======== Texto fornecido
De modo algum te chamarás Jacó, mas Israel; porque lutaste com Deus e com os homens, e venceste”.

No dia anterior lemos um episódio misterioso na vida de Jacó em que Jacó, no sonho, via os anjos descende e subindo (cf. Gn 28,10-22). É um episódio que aconteceu durante a fuga de Jacó por medo de seu irmão, Esaú, de quem roubou a bênção da primogenitura. Hoje a Primeira Leitura nos apresenta mais um episódio desta natureza em que Jacó luta contra uma pessoa que parece homem, mas que não se sabe, pelo relato, se é um espirito, um anjo ou o próprio Deus. Desta vez o episódio acontece na sua viagem de volta para Canaã onde mora seu irmão, Esaú de quem ele tem muito medo.

O episódio de Fanuel interrompe o relato do encontro imediato de Jacó com Esaú, seu irmão, e também é de grande importância no conjunto das narrativas sobre Jacó. O Javista (redator do texto) aplicou ao patriarca uma velha tradição local que falava de um ataque noturno da divindade. Nos tempos primitivos, havia lendas frequentes de deuses ou seres de outro mundo que lutavam com alguns homens, especialmente à noite. O resultado foi muitas vezes que esses homens de alguma forma se apoderaram de uma parte da força desses seres ou desses deuses. Em nosso caso, esta luta se apresenta como um perigo muito mais temível do que a presença de Esaú, e ameaça a própria vida do depositário das promessas (Jacó). Se Jacó consegue vencer, de acordo com o relato, deve-se somente à bondade divina. Talvez este evento noturno suponha uma purificação interior do patriarca Jacó. Em todo caso, tem um caráter típico, já que nesta luta se reflete a história de Israel com Deus, especialmente dada a equiparação  de Jacó e Israel (um nome honorífico  concedido por Deus, que, no entanto, não quer manifestar seu próprio nome, porém dá a bênção ao patriarca Jacó). Jacó é constituído, deste modo, como o homem da bênção, ou seja, um homem protegido por Deus. Consequentemente, Jacó não deve ter medo. 

A cena de Jacó lutando a noite toda com o enviado de Deus é rica em simbolismo. Interessa-nos particularmente sobre o tema da fraternidade traída e restabelecida como fio condutor para uma leitura do Gênesis. O encontro com Deus passa pela reconciliação com o irmão. No contexto desta história de lutas e reconciliações é interessante notar, especialmente, o drama produzido por três tensões dialéticas entrelaçadas: a tensão entre os irmãos, a tensão do homem consigo mesmo no interior de seu coração, e a tensão entre o homem com Deus. Este último está simbolicamente encarnado na rica passagem da luta de Jacó com o anjo: aceitação da graça e resistência a ela, abençoar e ser abençoado, ferida/mágoa e consolação, e assim por diante, são vários aspectos dessa tensão. Olhemos  para esta cena e tomemos esta passagem como um símbolo de nossa fuga e de nossa exposição à graça.
================
Perguntas:
1. Responda com base no texto sobre Jacó:
(a) De quem Jacó fugia, e o que havia roubado dessa pessoa?
(b) Quem é o Javista, segundo o texto?
(c) Quais são as três tensões dialéticas entrelaçadas que o texto aponta?
2. Transcreva do texto sobre Jacó o trecho entre "No dia anterior" e "tem muito medo.", inclusive.
3. Resuma o texto sobre Jacó em duas frases.
======== Segmento de dados
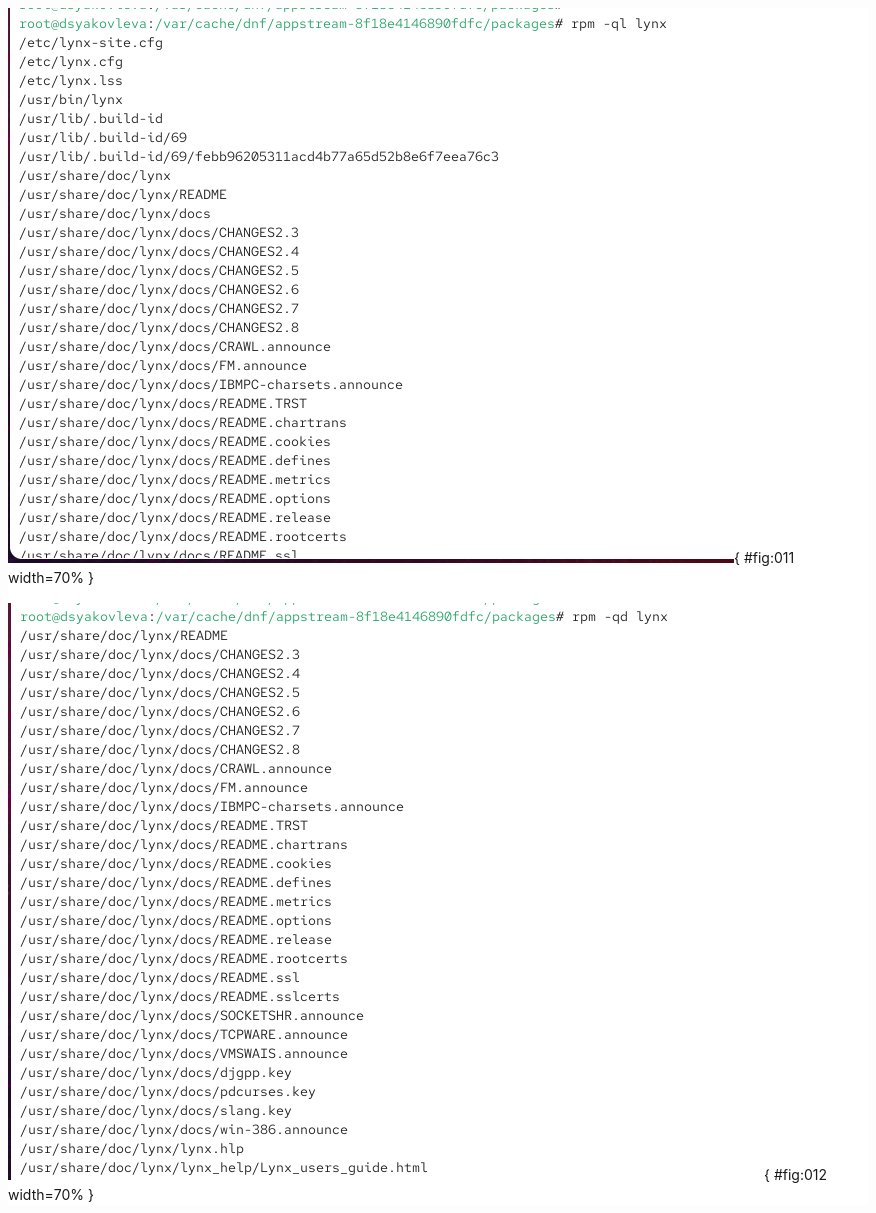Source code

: ![Список файлов пакета](image/12.png){ #fig:011 width=70% }

![Документация пакета lynx](image/13.png){ #fig:012 width=70% }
================
Respostas dos exercícios:
1.
(a) Jacó fugia de seu irmão, Esaú, de quem havia roubado a bênção da primogenitura.
(b) O Javista é o redator do texto.
(c) A tensão entre os irmãos, a tensão do homem consigo mesmo no interior de seu coração e a tensão entre o homem e Deus.

2.
No dia anterior lemos um episódio misterioso na vida de Jacó em que Jacó, no sonho, via os anjos descende e subindo (cf. Gn 28,10-22). É um episódio que aconteceu durante a fuga de Jacó por medo de seu irmão, Esaú, de quem roubou a bênção da primogenitura. Hoje a Primeira Leitura nos apresenta mais um episódio desta natureza em que Jacó luta contra uma pessoa que parece homem, mas que não se sabe, pelo relato, se é um espirito, um anjo ou o próprio Deus. Desta vez o episódio acontece na sua viagem de volta para Canaã onde mora seu irmão, Esaú de quem ele tem muito medo.

3. Na volta para Canaã, Jacó luta à noite com um ser que pode ser um espírito, um anjo ou o próprio Deus, e é chamado Israel e abençoado por Deus. A cena reflete a história de Israel com Deus e simboliza três tensões entrelaçadas: entre os irmãos, do homem consigo mesmo e do homem com Deus.